Not only does something like the above allow results to be easily reproduced, but based on my experience a procedure like what I have advocated can save the programmer time. Admittedly there may be a steep learning curve but if one spends 5 years developing and using a large software system it probably pays to automate as much of the work as possible. A large system by definition involves many different inacting parts and it is hard to keep everything in one's head. Documentation on how to generate the results from the data files to the output generally does not work because it may not be kept up to date. The script or makefile is documentation
klee12
This article deals with quantitative social science, but I do see a lot of parallels with climate modeling (though I admit that is something I have no experience with).

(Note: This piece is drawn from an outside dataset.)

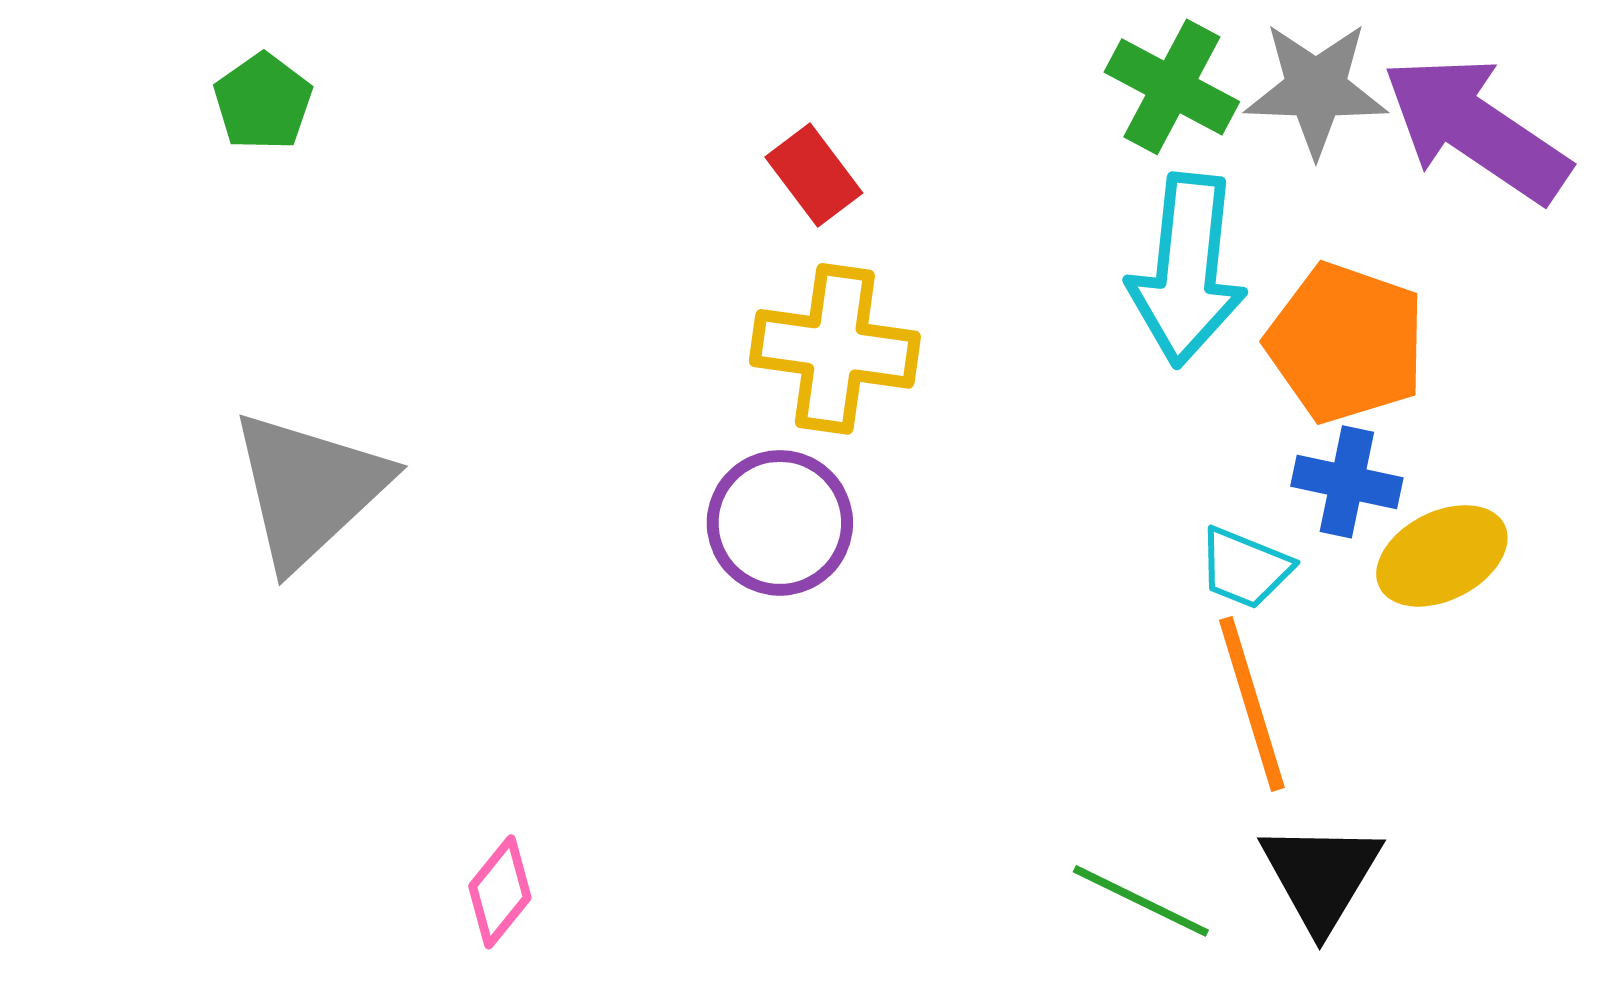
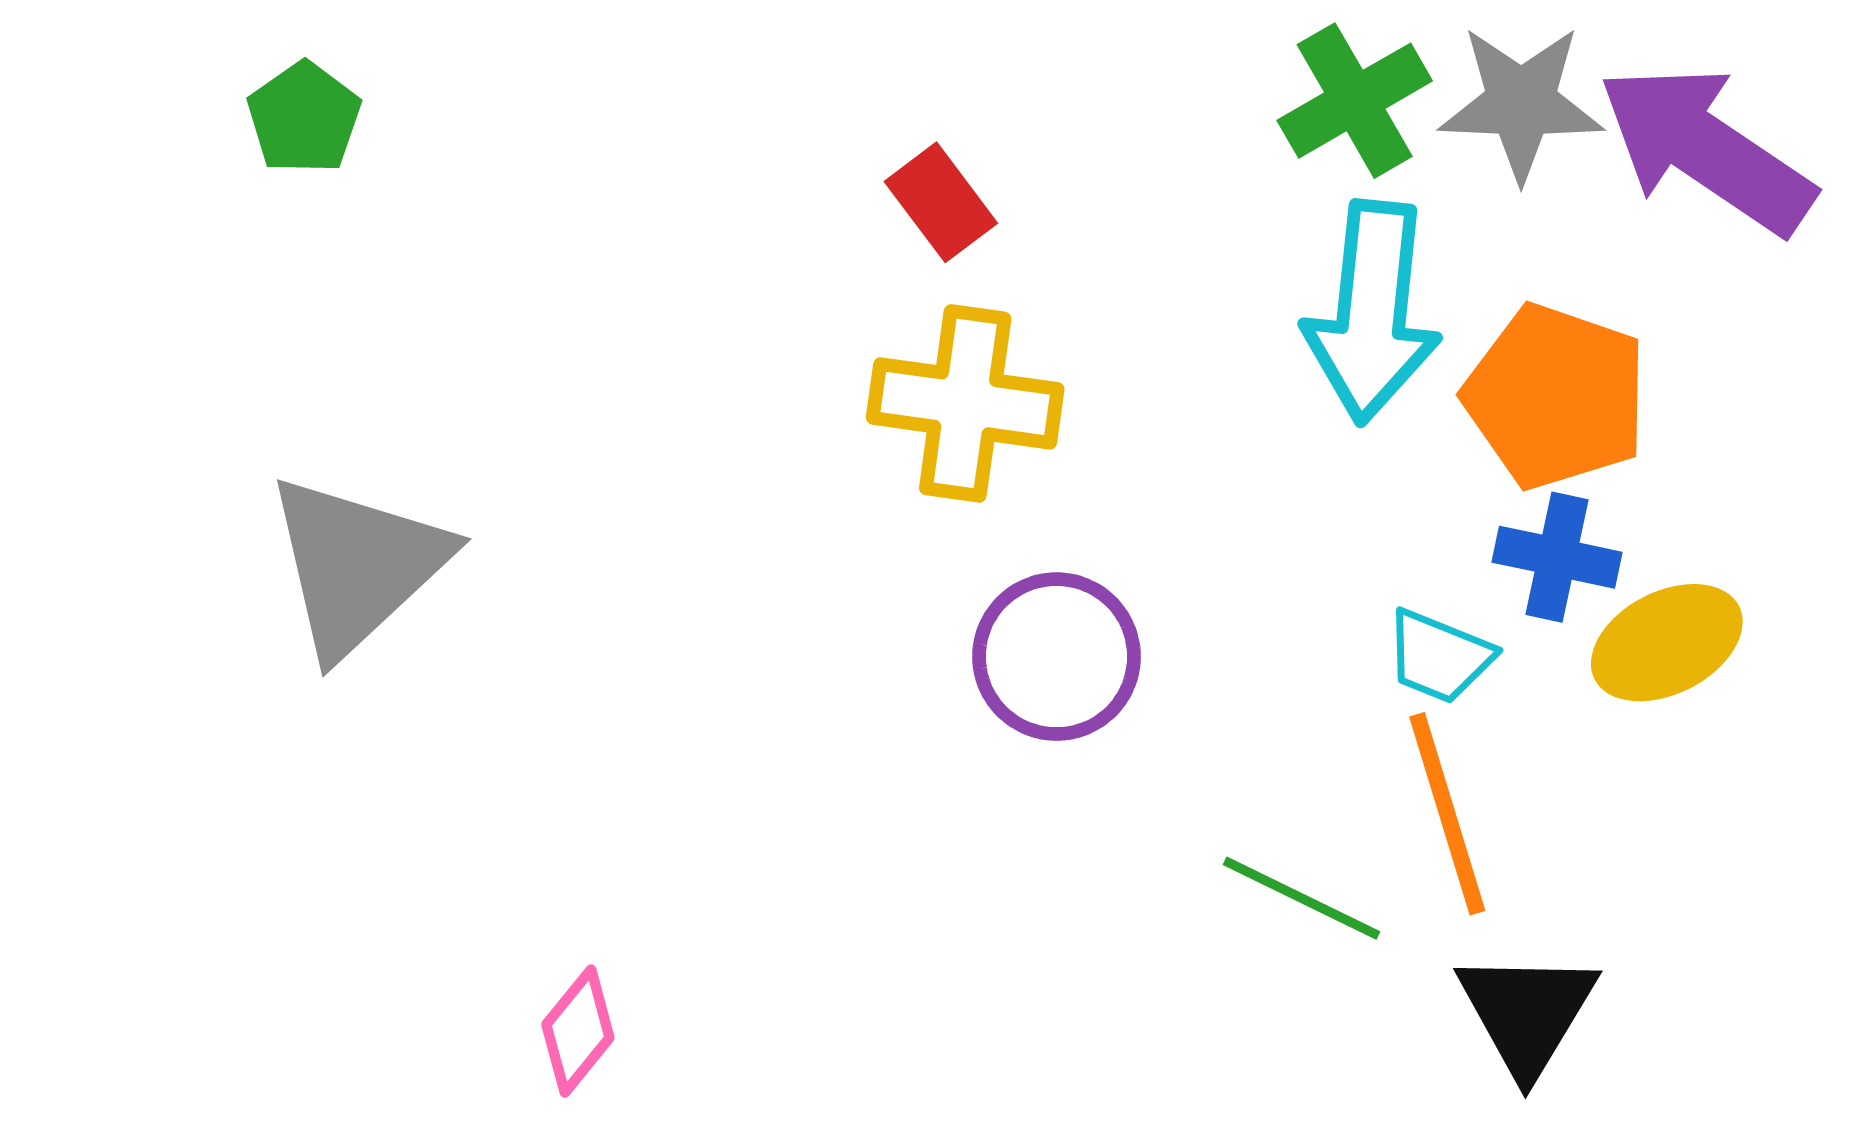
green cross: (1172, 87) -> (1355, 101), turned 32
purple circle: (780, 523) -> (1056, 657), moved
green line: (1141, 901) -> (1302, 898), moved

ReplyDeleteThe journal publication format has never been suited for the sort of data and model accountability advocated here. I agree with the need, and am happy that the computer age makes this possible, but I can also understand the resistance.
Random testing by graduate students? (and fodder for one's critics?) Preparing a complete replication package in addition to a journal article?
Hmpf... maybe I'll just take my work to another journal.
The pre-specification of model design seems something more particular to social sciences, where it is very easy to mine datasets for statistically significant correlations and use that as a finding.
I have had real trouble with the quantification of uncertainty in climate model predictions. Sure we can check the variance of multiple models, but that seems to only scratch the surface of the possible uncertainty.
As for the historical temperature record of the last century - it would be great to see how sensitive these records (or models if you will) are to various specifications.
I like the preceding discussion of CVS - wouldn't it be handy if such a tool had been used from the outset on climate datasets (along with other kinds of wishful thinking if people had known how the data would have been used).